## Work instruction
For the records below, count the lines containing the word "right" and reply with the number alone.
[[ Supplied data open ]]
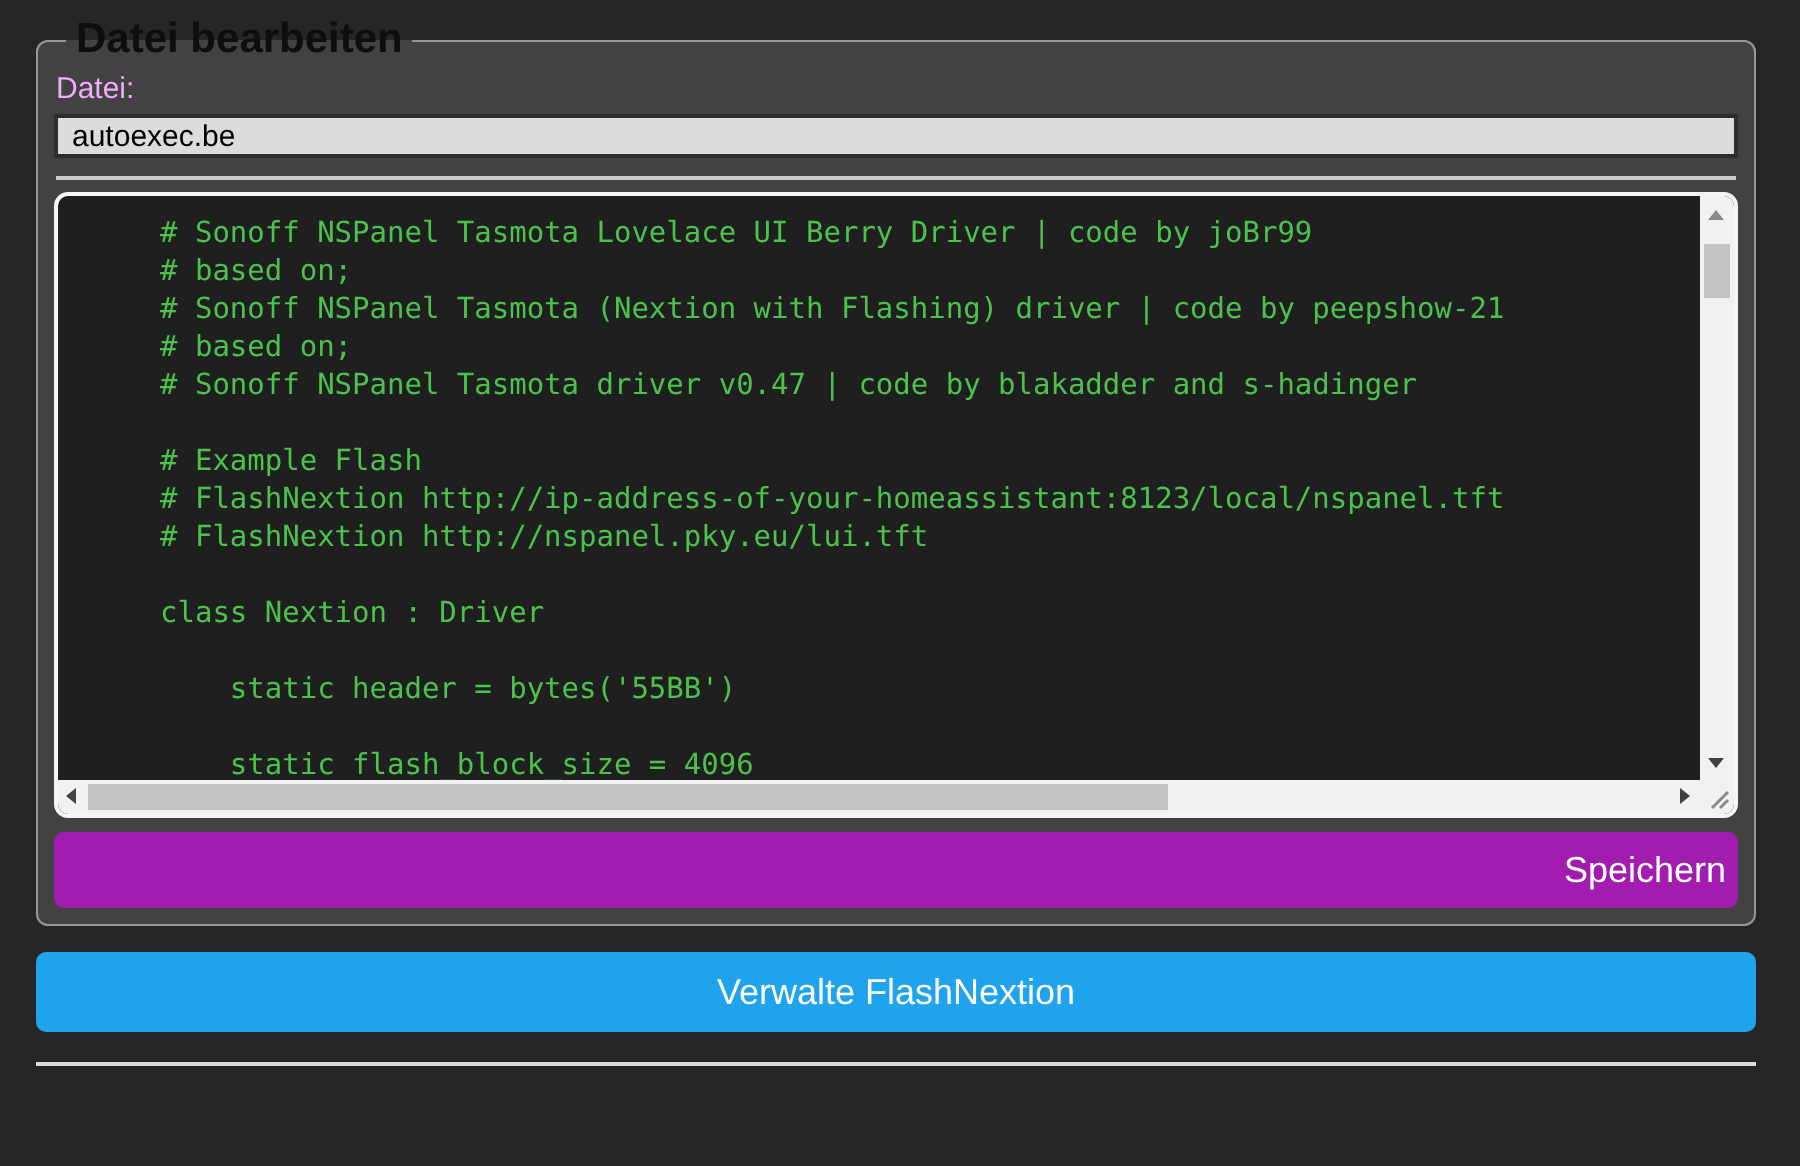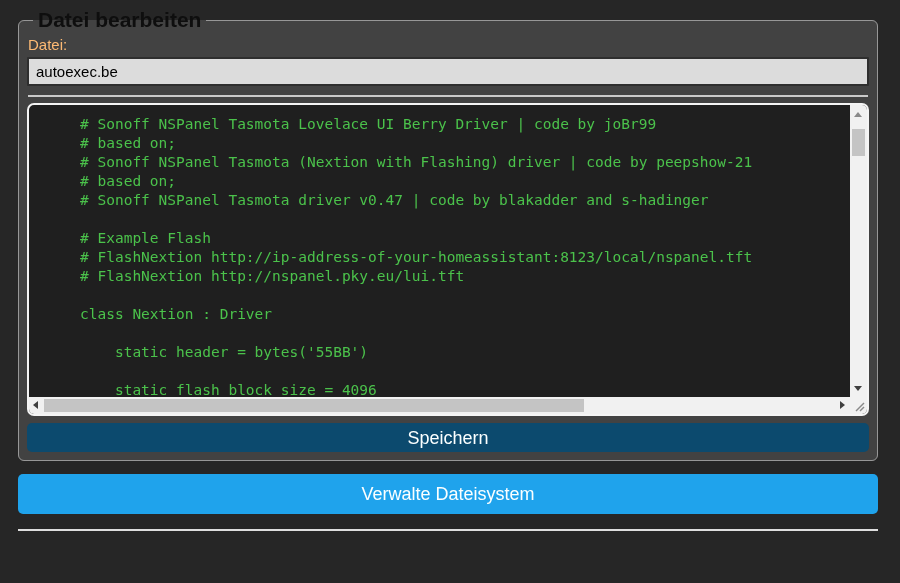--- a/index.html
+++ b/index.html
@@ -26,28 +26,28 @@
   fieldset.editbox legend {
     font-weight: bold;
     font-size: 21px;
     color: #0e0e0e;
     padding: 0 5px;
     margin-left: 6px;
   }
   .file-label {
     display: block;
     font-size: 15px;
-    color: #fdba74;
+    color: #f0abfc;
     margin: 2px 0 4px 1px;
   }
   .filename-input {
     display: block;
     box-sizing: border-box;
     width: 100%;
-    height: 29px;
+    height: 22px;
     background: #dcdcdc;
     color: #000;
     border: 2px solid #2e2e2e;
     border-radius: 1px;
     font-family: "Liberation Sans", sans-serif;
     font-size: 15px;
     padding: 1px 7px;
     outline: none;
   }
   hr.input-divider {
@@ -135,23 +135,24 @@
     width: 100%;
     border: none;
     border-radius: 5px;
     color: #fbffff;
     font-family: "Liberation Sans", sans-serif;
     font-size: 18px;
     cursor: pointer;
     line-height: 1;
   }
   .btn-save {
-    height: 29px;
+    height: 38px;
     margin-top: 7px;
-    background: #0c4a6e;
+    background: #a21caf;
+    text-align: right;
   }
   .btn-manage {
     height: 40px;
     margin-top: 13px;
     background: #1fa3ec;
   }
   .footer {
     margin-top: 15px;
     text-align: right;
     font-size: 12px;
@@ -211,19 +212,19 @@
         <svg width="17" height="17" viewBox="0 0 17 17">
           <line x1="6" y1="14" x2="14" y2="6" stroke="#8a8a8a" stroke-width="1.5"></line>
           <line x1="10" y1="14" x2="14" y2="10" stroke="#8a8a8a" stroke-width="1.5"></line>
         </svg>
       </div>
     </div>
 
     <button class="btn btn-save">Speichern</button>
   </fieldset>
 
-  <button class="btn btn-manage">Verwalte Dateisystem</button>
+  <button class="btn btn-manage">Verwalte FlashNextion</button>
 
   <div class="footer">
     <hr>
   </div>
 
 </div>
 
 </body></html>

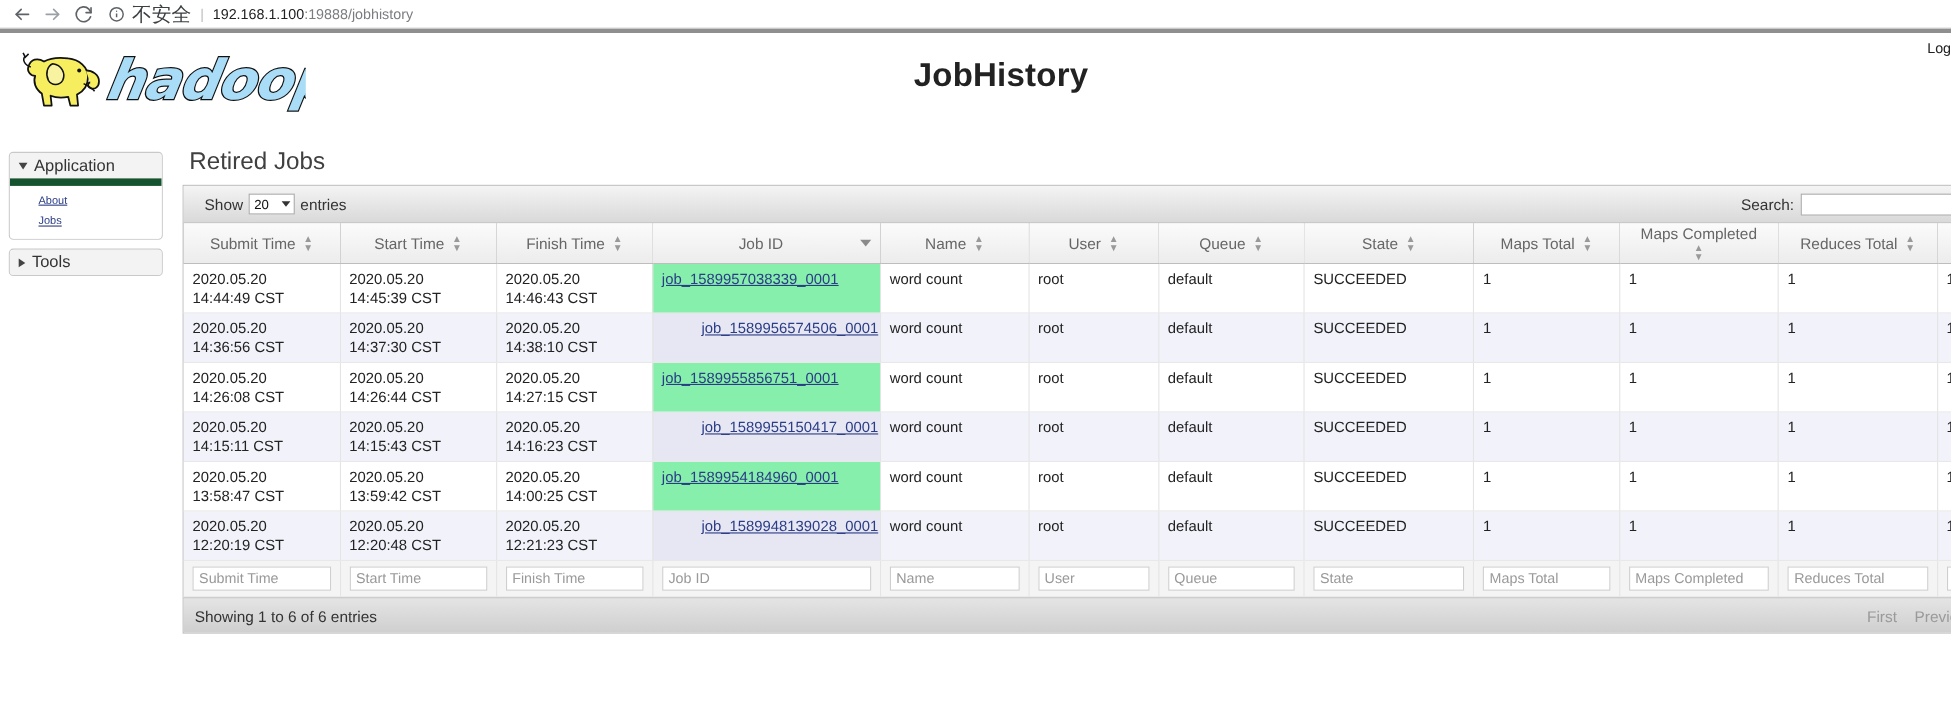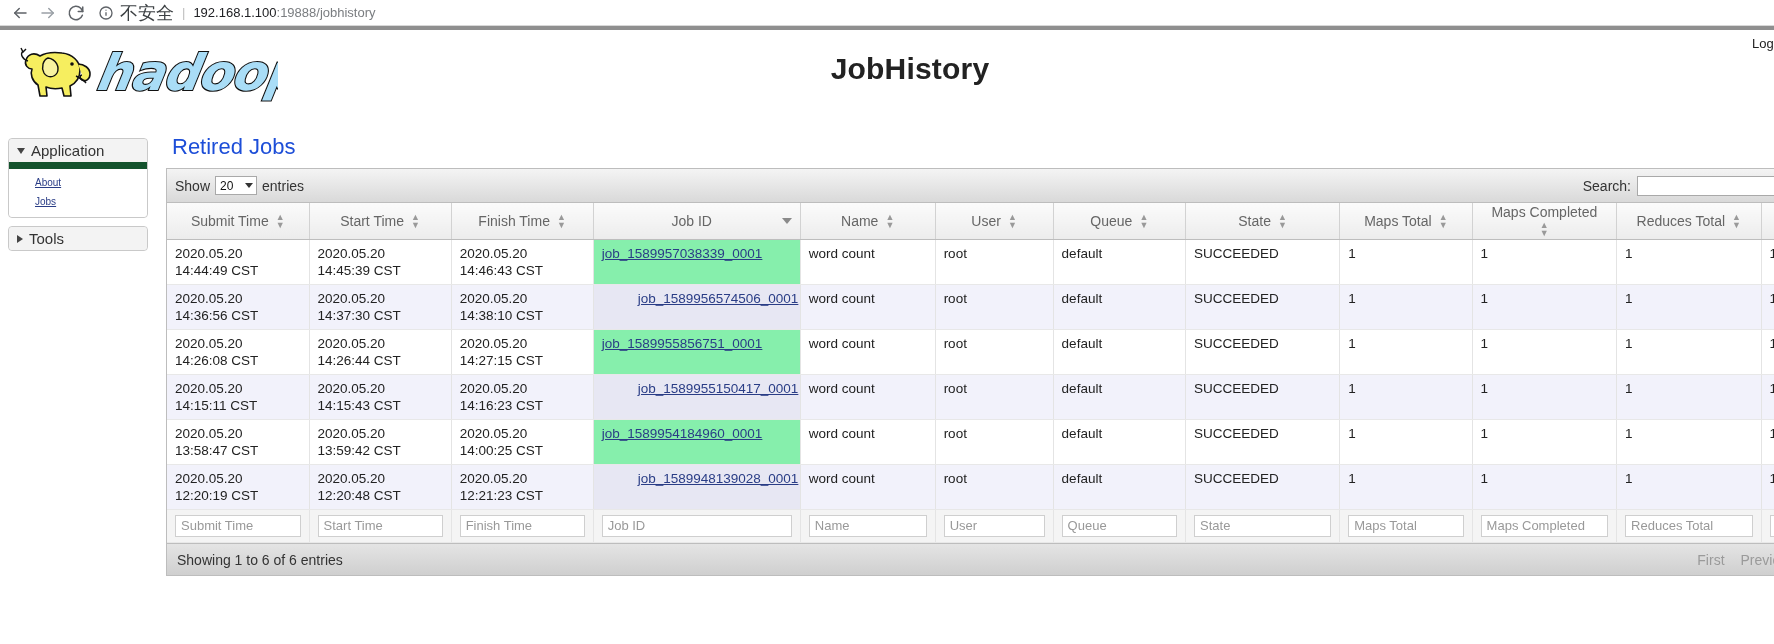--- a/index.html
+++ b/index.html
@@ -144,42 +144,42 @@
   }
 
   
   #main {
     position: absolute;
     left: 166px; top: 108px;
     right: 0;
   }
   #section-title {
     font-size: 22px;
-    color: #1d4ed8;
+    color: #404040;
     margin: 0 0 8px 6px;
     font-weight: normal;
   }
 
   #table-panel {
     border: 1px solid #bdbdbd;
     background: #ffffff;
     width: 1640px;
   }
   #table-top {
     height: 34px;
     background: linear-gradient(#f4f4f4, #d9d9d9);
     border-bottom: 1px solid #bdbdbd;
     display: flex;
     align-items: center;
     padding: 0 8px;
     position: relative;
     font-size: 14px;
     color: #333333;
   }
-  .length-ctl { display: flex; align-items: center; gap: 5px; }
+  .length-ctl { display: flex; align-items: center; gap: 5px; margin-left: 11px; }
   .select-box {
     border: 1px solid #a9a9a9;
     background: #ffffff;
     height: 19px;
     min-width: 42px;
     display: inline-flex;
     align-items: center;
     justify-content: space-between;
     padding: 0 3px 0 4px;
     font-size: 12px;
[[ Supplied data closed ]]
## Finished exercise
3